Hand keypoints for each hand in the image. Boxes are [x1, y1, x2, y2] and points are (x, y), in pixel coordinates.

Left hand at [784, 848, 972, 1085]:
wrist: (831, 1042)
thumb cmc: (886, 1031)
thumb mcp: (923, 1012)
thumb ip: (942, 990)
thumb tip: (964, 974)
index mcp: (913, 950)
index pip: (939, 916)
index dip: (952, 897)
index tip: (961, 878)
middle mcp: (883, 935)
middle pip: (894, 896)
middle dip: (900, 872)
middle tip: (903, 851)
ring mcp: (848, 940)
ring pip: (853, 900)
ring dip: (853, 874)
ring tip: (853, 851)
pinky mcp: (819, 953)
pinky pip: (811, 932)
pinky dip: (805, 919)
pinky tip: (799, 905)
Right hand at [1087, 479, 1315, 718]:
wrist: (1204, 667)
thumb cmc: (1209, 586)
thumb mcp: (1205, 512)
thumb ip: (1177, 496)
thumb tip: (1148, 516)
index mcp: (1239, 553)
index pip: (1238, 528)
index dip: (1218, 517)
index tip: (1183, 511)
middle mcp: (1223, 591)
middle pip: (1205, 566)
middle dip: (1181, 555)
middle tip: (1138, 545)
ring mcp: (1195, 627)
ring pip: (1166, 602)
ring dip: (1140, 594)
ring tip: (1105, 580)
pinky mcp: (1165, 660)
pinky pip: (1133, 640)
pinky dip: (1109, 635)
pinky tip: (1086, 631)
++++++++++++++++++++
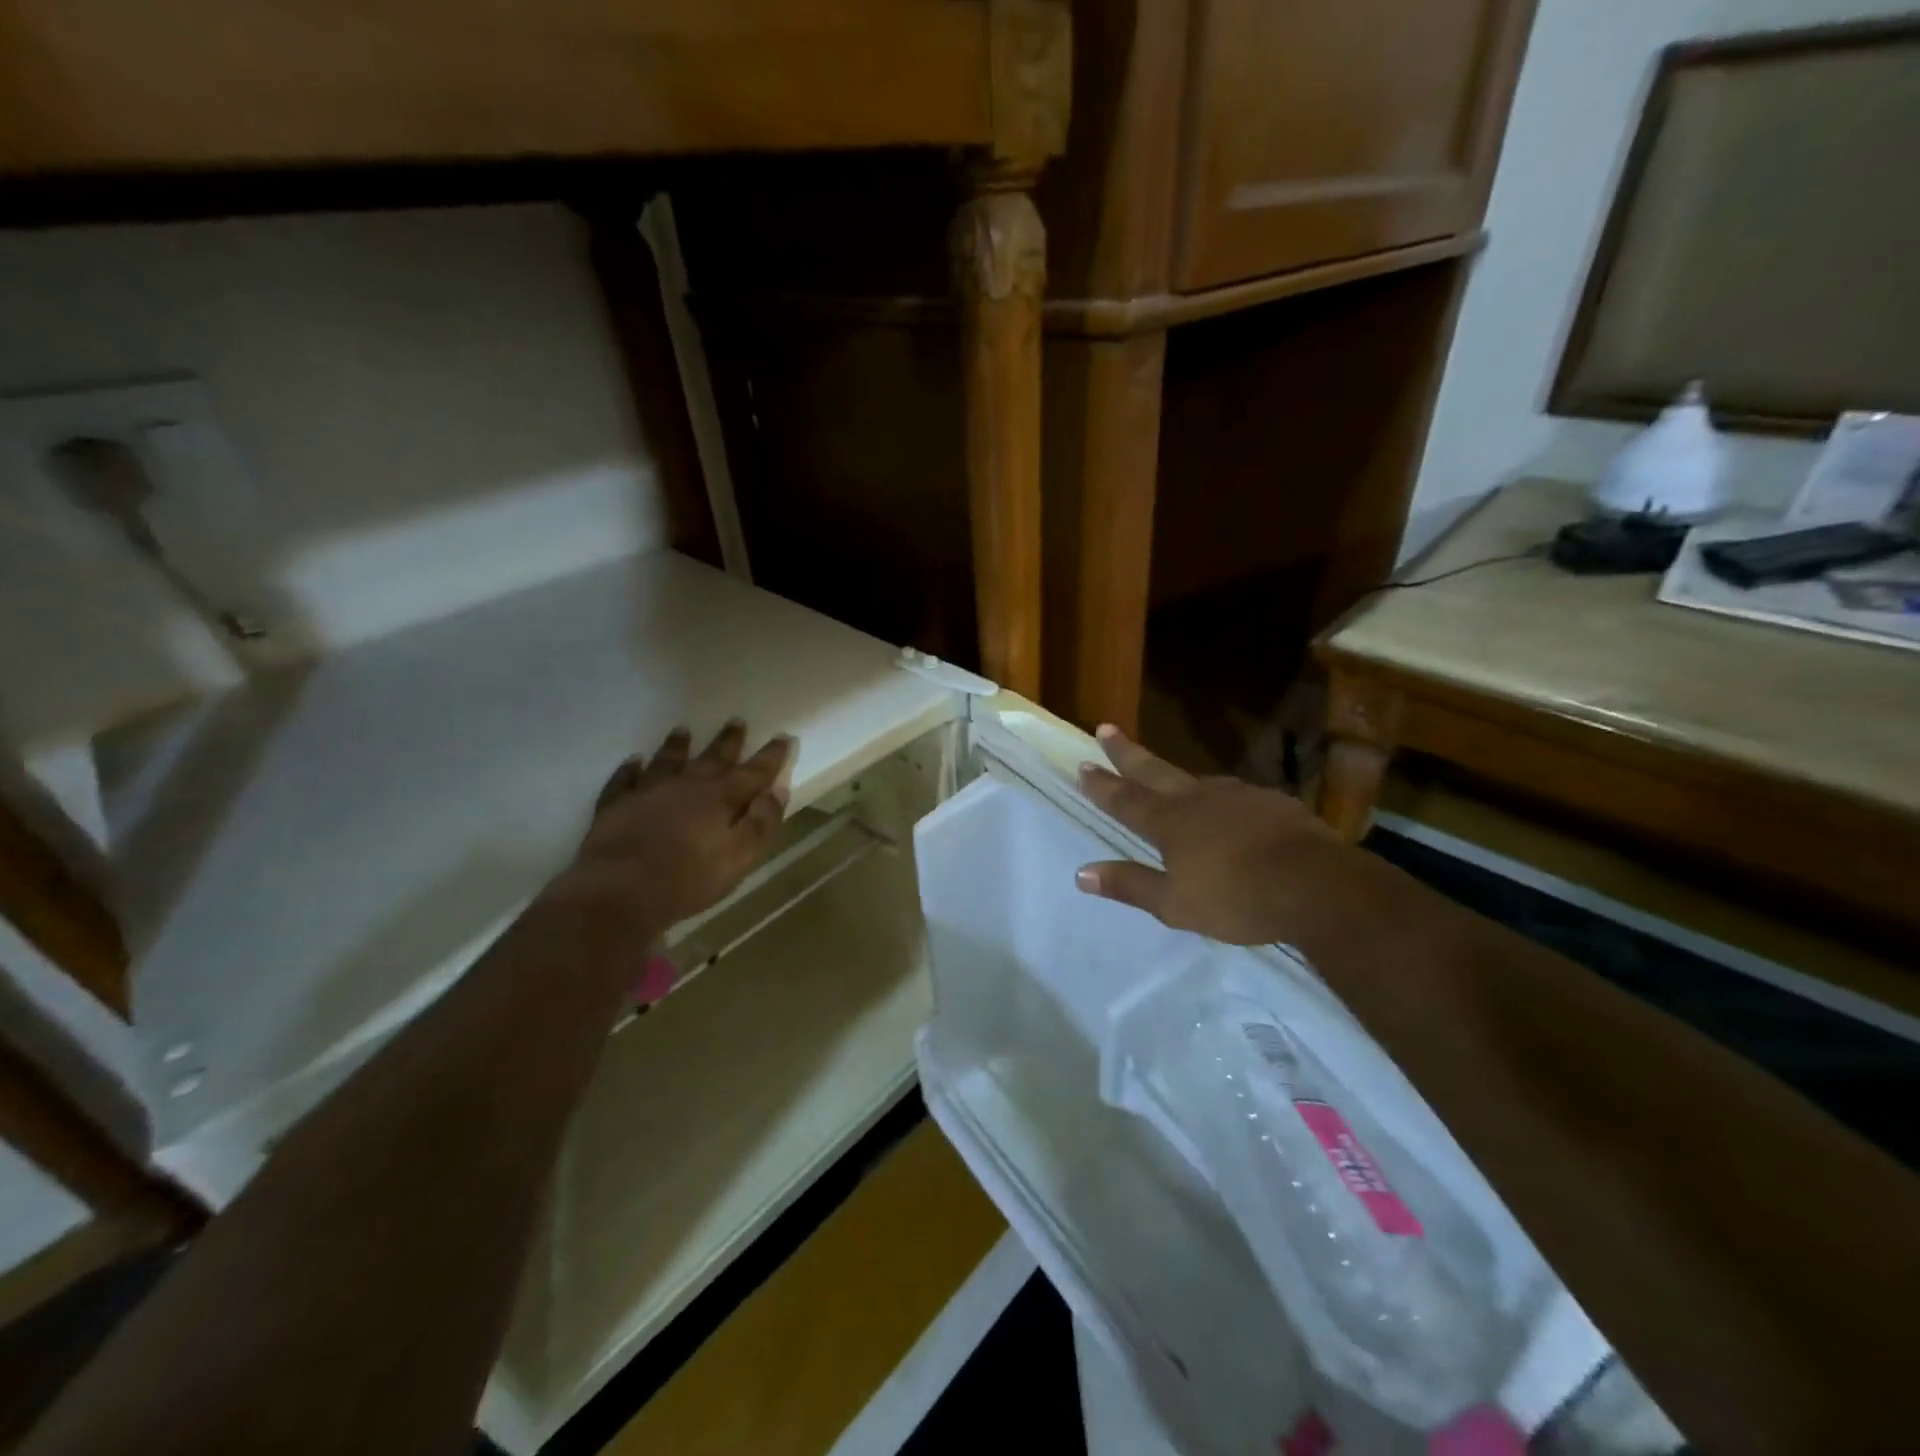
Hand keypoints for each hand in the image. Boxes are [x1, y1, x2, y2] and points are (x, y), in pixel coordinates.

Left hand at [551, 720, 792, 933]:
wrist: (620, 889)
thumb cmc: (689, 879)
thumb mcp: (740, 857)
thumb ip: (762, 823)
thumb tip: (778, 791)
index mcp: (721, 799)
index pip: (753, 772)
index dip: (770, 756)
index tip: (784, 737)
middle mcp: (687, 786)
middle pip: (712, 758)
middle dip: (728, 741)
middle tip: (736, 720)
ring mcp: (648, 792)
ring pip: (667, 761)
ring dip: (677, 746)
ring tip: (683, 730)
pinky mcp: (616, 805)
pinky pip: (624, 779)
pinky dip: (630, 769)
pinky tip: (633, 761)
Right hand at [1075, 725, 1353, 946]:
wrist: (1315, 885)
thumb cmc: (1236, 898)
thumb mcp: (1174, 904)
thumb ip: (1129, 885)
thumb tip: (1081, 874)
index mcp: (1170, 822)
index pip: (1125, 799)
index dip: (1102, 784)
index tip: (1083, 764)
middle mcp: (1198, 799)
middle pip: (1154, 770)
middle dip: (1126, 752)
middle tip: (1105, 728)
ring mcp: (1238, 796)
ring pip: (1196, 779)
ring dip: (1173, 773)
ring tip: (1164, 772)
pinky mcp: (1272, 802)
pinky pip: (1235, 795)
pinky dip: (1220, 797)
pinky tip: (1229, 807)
++++++++++++++++++++
● **Exercise**: Using the entries above, repeat only the lines from the one containing "thumb tip: (964, 974)" through the one containing "thumb mcp: (1205, 512)", end lines included.

● **Answer below**:
thumb tip: (964, 974)
index mcp: (913, 950)
index pip: (939, 916)
index dip: (952, 897)
index tip: (961, 878)
middle mcp: (883, 935)
middle pip: (894, 896)
middle dip: (900, 872)
middle tip: (903, 851)
ring mcp: (848, 940)
ring pip: (853, 900)
ring dip: (853, 874)
ring tip: (853, 851)
pinky mcp: (819, 953)
pinky pip: (811, 932)
pinky dip: (805, 919)
pinky tip: (799, 905)
Right hand at [1087, 479, 1315, 718]:
wrist: (1204, 667)
thumb cmc: (1209, 586)
thumb mcp: (1205, 512)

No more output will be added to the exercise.